Ninguno de los personajes es querible. El hecho no deja de resultar extraño ya que, en esta clase de novelas que llegan a convertirse en best sellers, siempre suele haber malos y buenos, correctos e incorrectos. Pero para Dickey sólo hay gente viviendo y sobreviviendo, lo que en cierto modo los exceptúa de justificarse o disculparse: se está dónde sólo es válido hacer sin pensar dos veces en las consecuencias o en el marco ético de los hechos. Por eso mismo, La violencia está en nosotros es una novela moralista, no en el sentido de medir el mundo elevando una moral a pauta ética (lo correcto y lo incorrecto, lo que está bien y lo que está mal), sino en el sentido de una defensa de la existencia de la moral individual en un mundo real y concreto al que los personajes deben enfrentar.

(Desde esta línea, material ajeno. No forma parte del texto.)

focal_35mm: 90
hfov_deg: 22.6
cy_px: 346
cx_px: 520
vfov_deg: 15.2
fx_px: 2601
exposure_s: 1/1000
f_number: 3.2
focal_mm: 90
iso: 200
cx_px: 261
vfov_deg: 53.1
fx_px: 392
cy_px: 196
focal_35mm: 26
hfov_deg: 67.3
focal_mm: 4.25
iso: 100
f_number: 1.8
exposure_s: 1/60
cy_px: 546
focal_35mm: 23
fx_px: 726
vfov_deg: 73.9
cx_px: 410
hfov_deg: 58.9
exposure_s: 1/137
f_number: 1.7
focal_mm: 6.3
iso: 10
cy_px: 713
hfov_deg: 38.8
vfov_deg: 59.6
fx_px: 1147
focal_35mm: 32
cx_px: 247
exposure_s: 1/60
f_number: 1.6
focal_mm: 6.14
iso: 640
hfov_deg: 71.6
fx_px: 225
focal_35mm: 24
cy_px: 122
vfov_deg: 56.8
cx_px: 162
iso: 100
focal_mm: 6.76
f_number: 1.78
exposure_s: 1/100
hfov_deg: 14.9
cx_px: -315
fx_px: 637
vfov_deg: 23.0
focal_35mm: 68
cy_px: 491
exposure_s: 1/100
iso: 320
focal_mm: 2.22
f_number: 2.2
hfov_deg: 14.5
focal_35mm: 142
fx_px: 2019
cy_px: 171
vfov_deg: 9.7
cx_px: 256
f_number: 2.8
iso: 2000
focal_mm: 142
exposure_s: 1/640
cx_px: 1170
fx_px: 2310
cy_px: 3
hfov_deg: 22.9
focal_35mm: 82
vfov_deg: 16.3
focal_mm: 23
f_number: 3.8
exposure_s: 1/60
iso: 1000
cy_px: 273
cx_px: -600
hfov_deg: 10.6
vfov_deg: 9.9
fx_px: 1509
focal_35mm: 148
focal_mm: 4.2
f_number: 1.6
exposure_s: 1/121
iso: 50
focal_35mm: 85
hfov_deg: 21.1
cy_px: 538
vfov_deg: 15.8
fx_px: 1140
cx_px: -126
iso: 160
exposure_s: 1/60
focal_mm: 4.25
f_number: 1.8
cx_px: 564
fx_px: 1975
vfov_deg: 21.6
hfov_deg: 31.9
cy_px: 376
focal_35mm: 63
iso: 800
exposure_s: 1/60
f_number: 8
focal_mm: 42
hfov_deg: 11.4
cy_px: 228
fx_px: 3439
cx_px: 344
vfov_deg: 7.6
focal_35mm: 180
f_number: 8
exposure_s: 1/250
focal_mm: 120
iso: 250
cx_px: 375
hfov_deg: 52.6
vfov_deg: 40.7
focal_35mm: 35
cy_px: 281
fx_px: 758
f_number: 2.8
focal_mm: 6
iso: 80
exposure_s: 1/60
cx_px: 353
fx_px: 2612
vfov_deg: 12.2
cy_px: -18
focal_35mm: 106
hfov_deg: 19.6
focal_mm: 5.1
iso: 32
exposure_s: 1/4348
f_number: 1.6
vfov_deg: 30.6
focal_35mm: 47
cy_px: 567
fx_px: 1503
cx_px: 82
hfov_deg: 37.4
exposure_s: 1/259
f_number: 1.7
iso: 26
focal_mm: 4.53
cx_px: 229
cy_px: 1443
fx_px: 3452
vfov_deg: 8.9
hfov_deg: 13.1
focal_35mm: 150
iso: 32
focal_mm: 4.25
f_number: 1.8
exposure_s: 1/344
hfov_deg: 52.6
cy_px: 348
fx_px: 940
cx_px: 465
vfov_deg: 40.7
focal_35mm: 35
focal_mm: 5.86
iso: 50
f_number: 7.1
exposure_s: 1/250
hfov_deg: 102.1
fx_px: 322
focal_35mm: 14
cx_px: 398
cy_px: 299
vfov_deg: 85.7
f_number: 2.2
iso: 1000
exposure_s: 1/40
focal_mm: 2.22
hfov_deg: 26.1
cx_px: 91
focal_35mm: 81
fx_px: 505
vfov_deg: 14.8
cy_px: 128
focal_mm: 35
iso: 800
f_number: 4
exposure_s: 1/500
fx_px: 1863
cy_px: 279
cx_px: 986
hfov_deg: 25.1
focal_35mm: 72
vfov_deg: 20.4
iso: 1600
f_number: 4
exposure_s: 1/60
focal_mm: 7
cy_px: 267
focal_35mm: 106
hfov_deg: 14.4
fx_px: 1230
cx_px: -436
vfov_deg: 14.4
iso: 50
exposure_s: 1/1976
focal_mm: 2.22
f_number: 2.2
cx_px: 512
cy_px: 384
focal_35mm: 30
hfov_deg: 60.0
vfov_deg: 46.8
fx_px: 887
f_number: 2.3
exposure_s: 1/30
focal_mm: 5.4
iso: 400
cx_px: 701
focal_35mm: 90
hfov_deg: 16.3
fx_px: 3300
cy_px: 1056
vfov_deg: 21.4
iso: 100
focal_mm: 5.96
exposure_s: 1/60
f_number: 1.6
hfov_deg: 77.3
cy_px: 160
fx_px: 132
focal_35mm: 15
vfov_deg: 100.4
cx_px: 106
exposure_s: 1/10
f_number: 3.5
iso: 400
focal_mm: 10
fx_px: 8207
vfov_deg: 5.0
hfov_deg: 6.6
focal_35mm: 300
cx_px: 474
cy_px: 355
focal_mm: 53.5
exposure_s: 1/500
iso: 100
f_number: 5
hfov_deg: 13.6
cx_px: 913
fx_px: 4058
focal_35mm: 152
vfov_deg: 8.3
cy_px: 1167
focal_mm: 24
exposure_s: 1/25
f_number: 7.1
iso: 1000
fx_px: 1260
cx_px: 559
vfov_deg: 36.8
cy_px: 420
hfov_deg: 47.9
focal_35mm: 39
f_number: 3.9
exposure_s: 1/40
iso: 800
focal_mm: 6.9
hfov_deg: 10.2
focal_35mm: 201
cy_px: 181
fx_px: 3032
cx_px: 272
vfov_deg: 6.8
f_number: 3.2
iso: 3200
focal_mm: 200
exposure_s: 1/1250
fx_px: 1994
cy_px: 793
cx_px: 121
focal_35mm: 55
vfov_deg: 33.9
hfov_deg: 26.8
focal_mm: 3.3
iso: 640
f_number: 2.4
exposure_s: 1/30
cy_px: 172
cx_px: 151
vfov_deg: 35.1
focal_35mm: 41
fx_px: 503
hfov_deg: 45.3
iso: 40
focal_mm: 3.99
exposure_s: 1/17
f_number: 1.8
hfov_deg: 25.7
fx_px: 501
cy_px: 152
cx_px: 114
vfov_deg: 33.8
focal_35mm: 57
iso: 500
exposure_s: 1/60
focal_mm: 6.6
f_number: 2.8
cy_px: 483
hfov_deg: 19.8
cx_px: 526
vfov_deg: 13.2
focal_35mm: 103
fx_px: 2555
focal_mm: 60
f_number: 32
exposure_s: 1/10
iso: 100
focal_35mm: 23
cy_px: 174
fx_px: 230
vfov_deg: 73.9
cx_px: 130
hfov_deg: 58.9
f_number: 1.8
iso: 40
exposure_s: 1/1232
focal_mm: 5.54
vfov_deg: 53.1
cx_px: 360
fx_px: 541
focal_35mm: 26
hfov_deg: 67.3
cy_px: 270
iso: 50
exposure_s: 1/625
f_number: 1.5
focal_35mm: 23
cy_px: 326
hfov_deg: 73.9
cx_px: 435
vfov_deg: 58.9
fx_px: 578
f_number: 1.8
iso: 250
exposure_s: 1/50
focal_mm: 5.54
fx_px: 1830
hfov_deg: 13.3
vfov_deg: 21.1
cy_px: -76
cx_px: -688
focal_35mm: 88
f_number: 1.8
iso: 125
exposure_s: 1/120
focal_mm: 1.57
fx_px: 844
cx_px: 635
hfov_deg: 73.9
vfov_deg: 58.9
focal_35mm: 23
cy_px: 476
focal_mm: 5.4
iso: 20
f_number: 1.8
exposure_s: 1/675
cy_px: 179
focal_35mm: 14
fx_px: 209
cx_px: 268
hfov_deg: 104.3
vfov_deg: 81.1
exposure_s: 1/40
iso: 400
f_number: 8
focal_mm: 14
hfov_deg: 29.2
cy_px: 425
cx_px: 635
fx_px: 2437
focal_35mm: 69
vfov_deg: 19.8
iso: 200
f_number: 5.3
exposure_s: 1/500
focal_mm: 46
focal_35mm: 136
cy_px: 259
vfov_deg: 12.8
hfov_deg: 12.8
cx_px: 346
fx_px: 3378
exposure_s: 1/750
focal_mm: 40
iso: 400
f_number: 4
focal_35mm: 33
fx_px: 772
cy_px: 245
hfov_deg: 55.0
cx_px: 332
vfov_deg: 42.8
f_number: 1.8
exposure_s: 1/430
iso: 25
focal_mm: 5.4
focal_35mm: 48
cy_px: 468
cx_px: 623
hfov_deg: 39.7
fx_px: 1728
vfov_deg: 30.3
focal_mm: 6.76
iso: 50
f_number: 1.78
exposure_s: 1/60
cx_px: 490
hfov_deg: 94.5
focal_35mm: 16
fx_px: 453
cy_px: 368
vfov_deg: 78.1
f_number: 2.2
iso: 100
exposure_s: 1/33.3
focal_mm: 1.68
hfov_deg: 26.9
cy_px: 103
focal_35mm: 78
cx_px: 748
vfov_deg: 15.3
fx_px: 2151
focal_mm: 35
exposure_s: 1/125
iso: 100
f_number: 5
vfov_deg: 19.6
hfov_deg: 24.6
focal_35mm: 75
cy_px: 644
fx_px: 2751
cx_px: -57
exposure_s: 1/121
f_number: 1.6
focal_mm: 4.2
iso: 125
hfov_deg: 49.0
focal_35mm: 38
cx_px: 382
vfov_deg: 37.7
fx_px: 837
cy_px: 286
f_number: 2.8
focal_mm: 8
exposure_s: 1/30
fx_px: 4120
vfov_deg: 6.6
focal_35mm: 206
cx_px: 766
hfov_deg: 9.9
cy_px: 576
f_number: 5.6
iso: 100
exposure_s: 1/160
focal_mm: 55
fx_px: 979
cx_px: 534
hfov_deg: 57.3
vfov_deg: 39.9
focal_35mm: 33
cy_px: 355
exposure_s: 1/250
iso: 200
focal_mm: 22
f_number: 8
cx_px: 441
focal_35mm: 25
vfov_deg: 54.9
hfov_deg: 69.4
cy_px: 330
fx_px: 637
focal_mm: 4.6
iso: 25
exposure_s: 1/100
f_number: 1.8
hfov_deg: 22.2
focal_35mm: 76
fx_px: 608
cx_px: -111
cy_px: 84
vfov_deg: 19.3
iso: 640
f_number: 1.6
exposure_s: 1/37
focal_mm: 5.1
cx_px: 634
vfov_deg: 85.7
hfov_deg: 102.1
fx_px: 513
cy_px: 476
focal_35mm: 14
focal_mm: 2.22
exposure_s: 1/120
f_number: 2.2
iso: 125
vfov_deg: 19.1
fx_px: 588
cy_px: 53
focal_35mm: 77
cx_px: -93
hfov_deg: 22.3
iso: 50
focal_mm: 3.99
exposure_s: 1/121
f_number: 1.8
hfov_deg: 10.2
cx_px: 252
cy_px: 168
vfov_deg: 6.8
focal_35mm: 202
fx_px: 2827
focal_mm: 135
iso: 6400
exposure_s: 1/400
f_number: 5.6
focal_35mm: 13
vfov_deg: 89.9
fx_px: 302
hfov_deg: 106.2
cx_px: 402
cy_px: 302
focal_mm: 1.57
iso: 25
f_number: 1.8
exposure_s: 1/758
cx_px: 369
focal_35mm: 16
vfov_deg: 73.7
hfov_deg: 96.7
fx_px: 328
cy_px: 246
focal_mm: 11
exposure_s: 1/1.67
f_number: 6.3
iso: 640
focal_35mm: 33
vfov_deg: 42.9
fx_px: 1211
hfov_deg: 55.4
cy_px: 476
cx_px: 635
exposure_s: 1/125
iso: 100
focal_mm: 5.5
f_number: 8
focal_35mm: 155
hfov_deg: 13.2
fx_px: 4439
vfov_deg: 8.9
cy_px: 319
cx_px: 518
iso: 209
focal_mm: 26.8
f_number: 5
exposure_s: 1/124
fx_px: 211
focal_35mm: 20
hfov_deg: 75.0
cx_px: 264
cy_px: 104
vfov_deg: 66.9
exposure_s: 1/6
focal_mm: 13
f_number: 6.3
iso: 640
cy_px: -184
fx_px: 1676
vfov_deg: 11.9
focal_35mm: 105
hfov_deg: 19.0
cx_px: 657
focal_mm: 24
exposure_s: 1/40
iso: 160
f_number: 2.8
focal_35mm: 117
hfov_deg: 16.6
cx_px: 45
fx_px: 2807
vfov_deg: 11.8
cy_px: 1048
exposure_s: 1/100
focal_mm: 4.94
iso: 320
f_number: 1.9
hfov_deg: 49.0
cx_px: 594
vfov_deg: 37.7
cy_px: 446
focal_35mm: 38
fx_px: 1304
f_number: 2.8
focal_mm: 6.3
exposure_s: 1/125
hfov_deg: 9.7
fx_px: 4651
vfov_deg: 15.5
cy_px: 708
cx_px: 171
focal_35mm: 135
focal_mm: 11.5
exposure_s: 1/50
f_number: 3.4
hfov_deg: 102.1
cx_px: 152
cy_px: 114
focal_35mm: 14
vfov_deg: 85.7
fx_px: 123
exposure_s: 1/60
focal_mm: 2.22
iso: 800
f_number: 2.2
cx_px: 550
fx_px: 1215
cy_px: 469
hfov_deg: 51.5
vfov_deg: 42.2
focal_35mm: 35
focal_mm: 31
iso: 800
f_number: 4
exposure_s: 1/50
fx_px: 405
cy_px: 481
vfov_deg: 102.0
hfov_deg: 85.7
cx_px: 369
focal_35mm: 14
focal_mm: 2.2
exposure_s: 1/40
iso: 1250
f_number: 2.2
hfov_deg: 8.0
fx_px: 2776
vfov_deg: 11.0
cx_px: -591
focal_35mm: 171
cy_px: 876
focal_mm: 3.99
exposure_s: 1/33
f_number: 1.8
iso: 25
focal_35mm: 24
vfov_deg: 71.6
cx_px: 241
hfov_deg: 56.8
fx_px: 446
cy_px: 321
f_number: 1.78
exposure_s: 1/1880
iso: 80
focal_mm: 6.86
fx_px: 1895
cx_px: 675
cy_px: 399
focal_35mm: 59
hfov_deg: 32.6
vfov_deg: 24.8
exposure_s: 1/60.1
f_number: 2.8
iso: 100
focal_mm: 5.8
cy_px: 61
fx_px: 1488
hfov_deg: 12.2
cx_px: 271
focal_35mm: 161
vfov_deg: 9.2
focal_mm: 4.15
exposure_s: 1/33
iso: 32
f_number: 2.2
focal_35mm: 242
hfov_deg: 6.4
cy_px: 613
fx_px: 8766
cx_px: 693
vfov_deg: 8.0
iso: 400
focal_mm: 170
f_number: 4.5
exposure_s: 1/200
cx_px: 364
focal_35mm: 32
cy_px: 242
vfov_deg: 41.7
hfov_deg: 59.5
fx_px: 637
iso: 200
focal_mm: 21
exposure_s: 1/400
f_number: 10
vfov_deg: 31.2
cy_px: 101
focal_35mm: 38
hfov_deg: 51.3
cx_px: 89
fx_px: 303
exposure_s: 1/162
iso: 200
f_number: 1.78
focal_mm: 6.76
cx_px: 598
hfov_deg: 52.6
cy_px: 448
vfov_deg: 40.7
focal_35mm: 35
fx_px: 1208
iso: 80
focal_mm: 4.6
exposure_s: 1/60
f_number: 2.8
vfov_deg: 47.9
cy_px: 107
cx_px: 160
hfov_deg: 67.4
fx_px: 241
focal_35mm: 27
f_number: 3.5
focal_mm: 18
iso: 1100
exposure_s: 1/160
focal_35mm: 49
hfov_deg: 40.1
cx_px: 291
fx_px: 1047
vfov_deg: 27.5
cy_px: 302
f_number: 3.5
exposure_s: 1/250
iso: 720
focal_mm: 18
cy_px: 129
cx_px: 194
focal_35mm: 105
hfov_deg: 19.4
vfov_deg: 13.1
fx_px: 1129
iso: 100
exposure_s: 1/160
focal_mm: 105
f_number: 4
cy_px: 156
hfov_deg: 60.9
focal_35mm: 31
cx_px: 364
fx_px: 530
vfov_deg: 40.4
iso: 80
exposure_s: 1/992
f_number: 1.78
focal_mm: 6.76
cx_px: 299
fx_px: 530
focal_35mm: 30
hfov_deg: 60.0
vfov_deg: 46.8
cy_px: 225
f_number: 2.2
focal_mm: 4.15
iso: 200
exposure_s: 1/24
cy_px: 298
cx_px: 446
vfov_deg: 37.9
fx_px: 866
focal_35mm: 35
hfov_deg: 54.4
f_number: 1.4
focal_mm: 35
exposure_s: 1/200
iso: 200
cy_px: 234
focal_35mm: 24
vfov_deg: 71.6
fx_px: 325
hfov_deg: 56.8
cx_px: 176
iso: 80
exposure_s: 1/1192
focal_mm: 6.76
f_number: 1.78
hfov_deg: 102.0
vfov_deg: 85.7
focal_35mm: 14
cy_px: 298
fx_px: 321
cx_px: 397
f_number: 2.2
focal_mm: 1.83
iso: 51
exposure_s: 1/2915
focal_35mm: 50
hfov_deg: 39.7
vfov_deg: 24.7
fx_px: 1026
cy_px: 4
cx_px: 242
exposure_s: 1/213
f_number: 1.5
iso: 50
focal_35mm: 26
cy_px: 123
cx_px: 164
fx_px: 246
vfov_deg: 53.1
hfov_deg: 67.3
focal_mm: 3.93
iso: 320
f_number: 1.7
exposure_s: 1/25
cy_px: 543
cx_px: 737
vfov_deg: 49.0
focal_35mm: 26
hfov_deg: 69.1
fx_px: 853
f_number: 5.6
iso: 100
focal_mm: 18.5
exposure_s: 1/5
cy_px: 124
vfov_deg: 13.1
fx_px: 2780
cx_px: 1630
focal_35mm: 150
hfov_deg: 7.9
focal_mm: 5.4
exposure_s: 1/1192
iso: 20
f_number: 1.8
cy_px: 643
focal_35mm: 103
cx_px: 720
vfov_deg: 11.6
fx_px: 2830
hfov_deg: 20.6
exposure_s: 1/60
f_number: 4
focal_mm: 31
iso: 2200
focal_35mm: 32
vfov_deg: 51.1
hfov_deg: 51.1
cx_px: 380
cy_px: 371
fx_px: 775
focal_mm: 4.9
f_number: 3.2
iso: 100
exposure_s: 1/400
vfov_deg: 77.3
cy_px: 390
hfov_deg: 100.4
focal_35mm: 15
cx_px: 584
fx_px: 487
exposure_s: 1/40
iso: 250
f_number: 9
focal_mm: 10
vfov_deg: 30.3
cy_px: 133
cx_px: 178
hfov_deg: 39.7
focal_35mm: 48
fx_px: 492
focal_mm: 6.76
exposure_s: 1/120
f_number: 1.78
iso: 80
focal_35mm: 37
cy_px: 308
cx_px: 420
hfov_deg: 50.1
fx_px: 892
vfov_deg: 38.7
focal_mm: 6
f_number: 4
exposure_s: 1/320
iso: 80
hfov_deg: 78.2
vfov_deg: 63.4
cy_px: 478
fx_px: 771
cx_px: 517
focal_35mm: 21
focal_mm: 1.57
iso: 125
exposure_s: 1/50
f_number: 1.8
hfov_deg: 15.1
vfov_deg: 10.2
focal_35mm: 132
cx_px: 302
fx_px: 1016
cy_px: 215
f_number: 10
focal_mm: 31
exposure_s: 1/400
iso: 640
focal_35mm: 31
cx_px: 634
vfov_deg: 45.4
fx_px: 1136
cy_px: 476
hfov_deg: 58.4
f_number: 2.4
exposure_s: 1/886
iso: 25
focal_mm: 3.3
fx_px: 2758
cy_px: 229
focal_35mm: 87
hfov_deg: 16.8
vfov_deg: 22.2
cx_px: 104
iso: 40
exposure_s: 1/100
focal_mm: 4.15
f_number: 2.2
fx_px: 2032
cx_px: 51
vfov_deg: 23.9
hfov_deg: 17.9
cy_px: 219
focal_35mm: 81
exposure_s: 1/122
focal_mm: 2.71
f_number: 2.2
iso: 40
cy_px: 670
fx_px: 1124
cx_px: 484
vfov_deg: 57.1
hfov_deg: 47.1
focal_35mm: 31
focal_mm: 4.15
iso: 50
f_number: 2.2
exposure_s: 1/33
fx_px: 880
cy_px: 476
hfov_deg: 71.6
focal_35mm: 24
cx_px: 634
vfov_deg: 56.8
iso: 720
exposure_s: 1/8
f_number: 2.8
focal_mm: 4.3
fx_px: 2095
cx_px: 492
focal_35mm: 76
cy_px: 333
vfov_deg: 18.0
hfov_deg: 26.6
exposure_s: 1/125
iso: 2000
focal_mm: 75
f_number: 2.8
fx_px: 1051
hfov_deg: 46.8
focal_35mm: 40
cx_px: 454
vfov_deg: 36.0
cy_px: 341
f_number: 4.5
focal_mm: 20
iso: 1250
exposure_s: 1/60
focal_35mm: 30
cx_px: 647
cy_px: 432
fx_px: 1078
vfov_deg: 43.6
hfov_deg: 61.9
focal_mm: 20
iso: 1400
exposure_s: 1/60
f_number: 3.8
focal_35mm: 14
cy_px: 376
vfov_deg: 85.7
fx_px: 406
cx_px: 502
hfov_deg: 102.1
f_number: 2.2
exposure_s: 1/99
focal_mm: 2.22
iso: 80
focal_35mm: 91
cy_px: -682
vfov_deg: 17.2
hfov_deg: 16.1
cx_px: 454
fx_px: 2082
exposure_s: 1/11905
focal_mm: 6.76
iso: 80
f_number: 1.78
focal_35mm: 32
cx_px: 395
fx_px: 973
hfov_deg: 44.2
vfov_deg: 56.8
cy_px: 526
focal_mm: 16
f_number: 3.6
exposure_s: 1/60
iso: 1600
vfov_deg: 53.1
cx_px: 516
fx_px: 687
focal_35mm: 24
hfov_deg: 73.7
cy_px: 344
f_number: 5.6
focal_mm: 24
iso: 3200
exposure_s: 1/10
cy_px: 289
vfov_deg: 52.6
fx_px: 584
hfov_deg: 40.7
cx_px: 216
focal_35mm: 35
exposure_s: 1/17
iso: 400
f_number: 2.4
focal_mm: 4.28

Tres oficinistas y un aventurero de fin de semana: eso son los miembros del grupo que se adentra en un bosque característico del profundo sur, ese de las películas donde hijos de hermanos a la enésima potencia viven al margen de la civilización, o de aquello que los estadounidenses consideran que es la civilización. “Trazamos un plan, y es todo lo que pudimos hacer” reconocen los miembros de este grupo poco armonioso en el que no importa lo que pueda ocurrir porque ellos están por sobre todo. Pocas veces el cine consigue llevar al libro que le dio origen con cierta eficacia estética, devolviendo esa sensación de que se ha dado la conjunción justa de un grupo de personas que, contra los requerimientos económicos de toda producción cultural, han sabido priorizar el valor estético de la construcción. Por eso es que Deliverance me vuelve cada tanto a la cabeza, por algún disparador como la entrevista a Harrison, aunque no sepa si es la película o la novela quien llega primero: un clásico absoluto que regresa constantemente en alguna de sus versiones.